ATLANTA -- Hillsborough County, Fla., has committed itself to helping finance a pair of bond-funded sports projects in the Tampa area: a $110 million ice hockey arena and a $20 million spring training facility for baseball's New York Yankees.
Last Wednesday, county commissioners approved, by a 5-to-2 vote, up to $3.5 million a year to fund over 30 years a stadium for the Tampa Bay Lightning of the National Hockey League, according to Ed Hunzeker, assistant county administrator for financial services.
The decision on the hockey arena, Hunzeker said yesterday, followed a similar vote by the board on Oct. 6 to provide full funding for a spring training and minor league baseball facility for the Yankees. The team currently conducts its preseason training in Fort Lauderdale.
Hunzeker said that the county's decision last week to cover about half of the funds necessary to build the hockey arena came after an announcement Oct. 29 by the Lightning franchise that it had picked a Tampa site over a location in neighboring St. Petersburg. The team will play in the Thunderdome in downtown St. Petersburg until the 1995-96 season, when the new facility will be ready.
"In both cases we have committed ourselves to a plan that funds economic development in the county with essentially, no tax impact on residents," Hunzeker said.
He said that the county would combine two non-ad valoreum revenue sources to meet its commitment on the hockey arena.
The first source would be a surcharge on tickets charged at the stadium that would bring in an estimated $1.5 million a year. The other source would be a one-cent addition to the county's 4% hotel occupancy tax. Currently, the fourth penny of the occupancy tax brings in between $1.7 million and $1.8 million a year.
The occupancy-tax increase would require authorization from the state legislature, the county official noted.
Hunzeker said that if these sources are not sufficient to raise the $3.5 million, the county would cover the shortfall through a general fund appropriation, but under no circumstances would it make use of property taxes.
In addition, he said, planners expect the share of additional state sales taxes generated by the facility to provide about $2 million a year.
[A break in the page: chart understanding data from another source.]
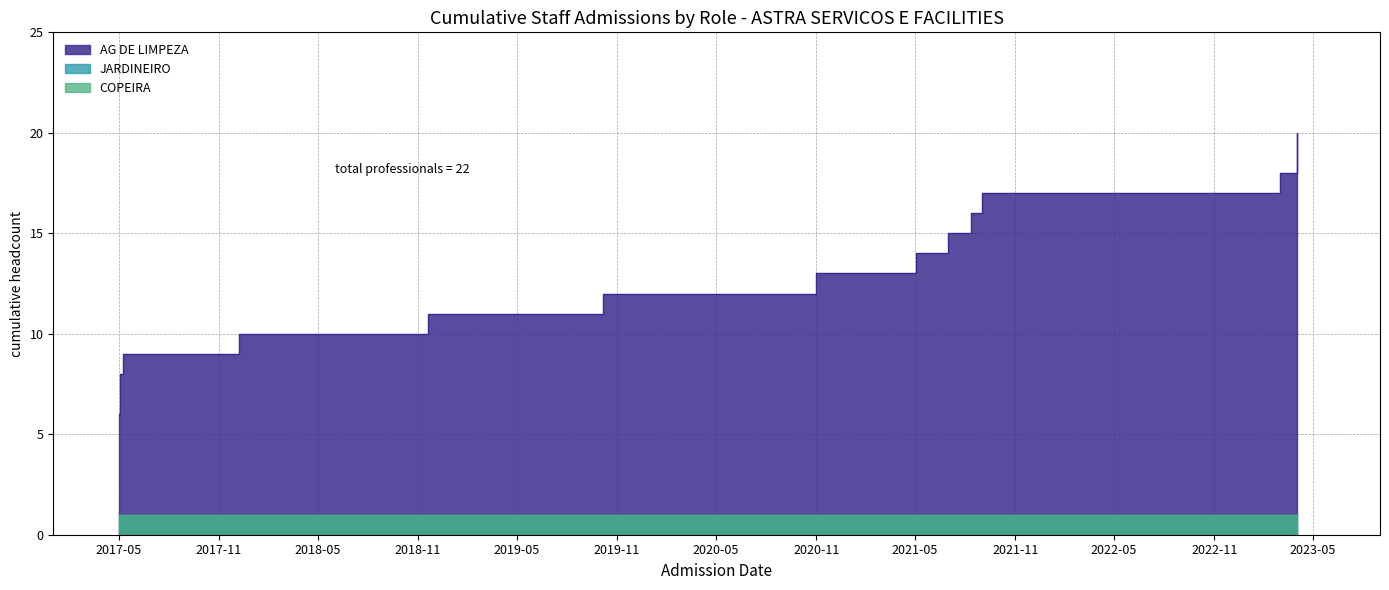

Count the COPEIRA values in the range 0 to 1.

26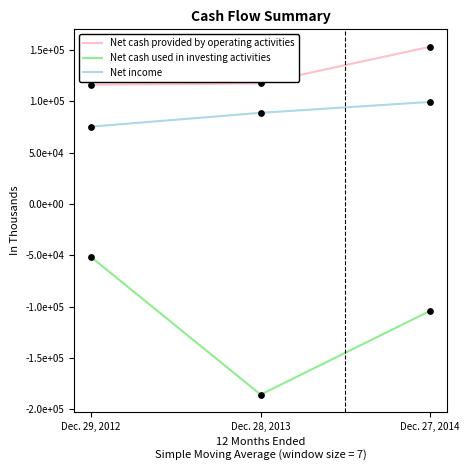

What are all the series names shown in the legend?

Net cash provided by operating activities, Net cash used in investing activities, Net income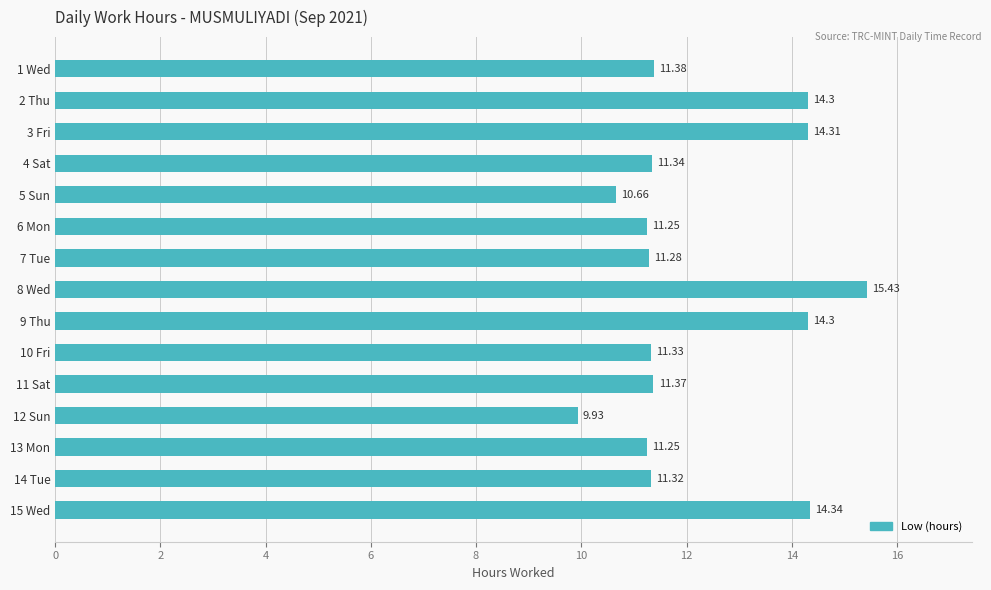

What is the difference between the second highest and second lowest values?

3.7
Under Florida law, a new sports facility located on public land can receive a special allocation of state sales taxes.
Annual public revenues of $5.5 million would support a bond issue of between $60 million and $65 million in size, Hunzeker said. He said that because the Lightening will manage the facility, making it ineligible for public-purpose status, county officials are "assuming" the bond issue would be sold on a taxable basis. The probable issuer would be the Tampa Sports Authority, he said.
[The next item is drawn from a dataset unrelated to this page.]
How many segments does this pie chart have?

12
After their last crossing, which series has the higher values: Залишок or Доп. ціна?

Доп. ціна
The Tampa Bay Lightning have committed to spend up to $50 million of their own money, he said.
For the baseball facility, Hunzeker said the county would provide funding through a "variety of sources" that could include a ticket surcharge, surpluses from the fourth penny of the hotel tax, and one-time revenues from as yet unidentified county special funds.
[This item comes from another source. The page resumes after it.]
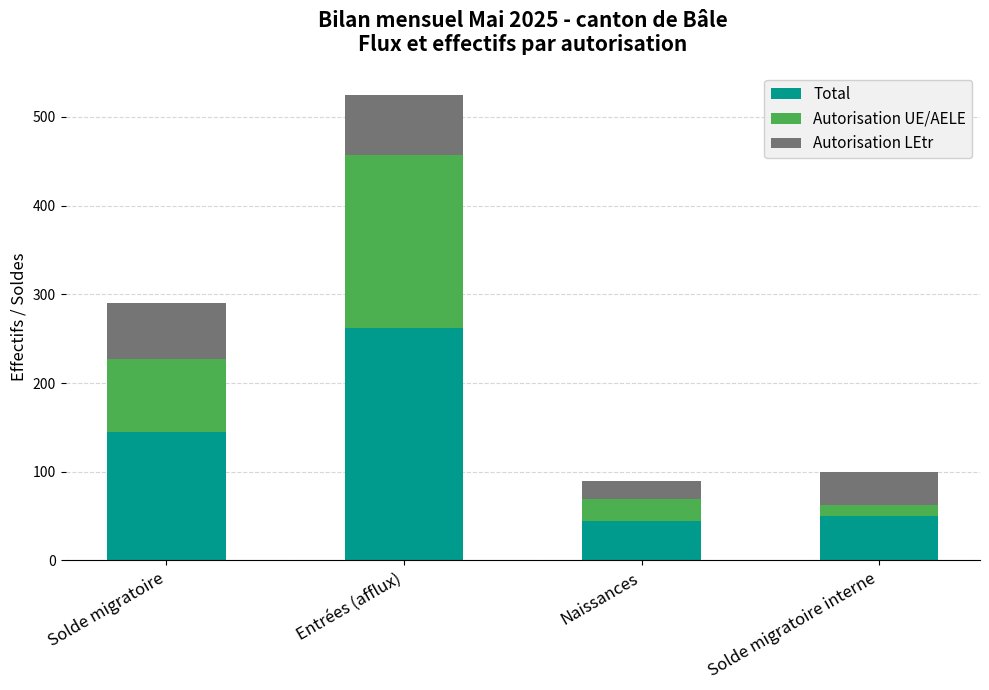

The Total series shows 13 at Solde migratoire interne. True or false?

False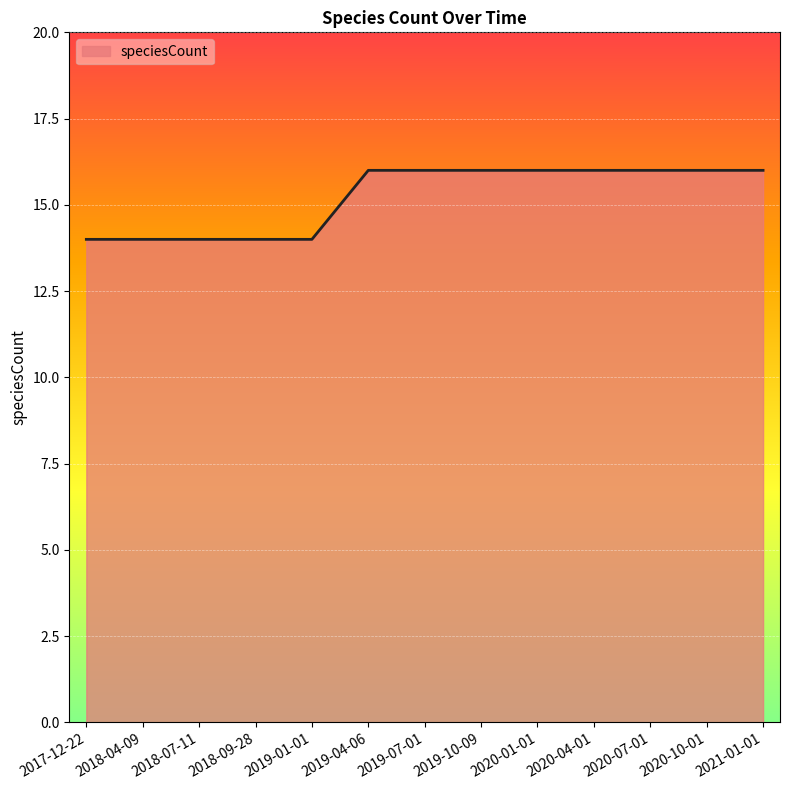

What is the sum of all values?

198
In addition, he said that the Yankees, who will manage the complex, are expected to make annual rental payments. The payments will help cover debt service on the bond issue that will be sold to build the stadium. Hunzeker said he does not expect this offering, which he also expects to be taxable and sold by the Tampa Sports Authority, to exceed $10 million.
Rick Nafe, executive director of the sports authority, said yesterday that his staff is working with the county to prepare the financings for the two facilities.
"We will be the vehicle used for the debt sold for the projects, but the county will provide the funds for debt service," Nafe said.
Nafe said that construction for both the 21,000-seat hockey arena and the 10,000-seat ballpark will begin early in 1994. He said the baseball park, which will be located across from the authority's Tampa Stadium, a professional football arena, is expected to be completed within a year, in time for the Yankees' 1995 minor league season, he said.
The next hurdle for the hockey arena, Hunzeker said, is picking a site. Officials are looking at two sites: a downtown Tampa location, likely along the waterfront near the city's convention center, or on public land next to Tampa Stadium at the sports authority's complex north of the downtown area. The cost of the land. would be $12 million, officials estimate.
The Tampa Bay Lightning have said they expect the city to come up with a plan for a downtown stadium by tomorrow or it will move forward with the sports authority site.
In voting for the hockey arena last week, county commissioner Joe Chillura said, "This project represents a commitment to economic development."
"There is a major inferiority that our community has that we have to constantly underwrite people to come here," countered commissioner Jan Platt, who rejected both the hockey and baseball stadiums. "I'll look forward to the day we stand on our own two feet."
Commissioner Phyllis Busansky joined Platt in voting not to back the hockey project. In addition to Chillura, commissioners Sylvia Kimbell, Lydia Miller, Jim Norman, and Ed Turanchik voted to fund it.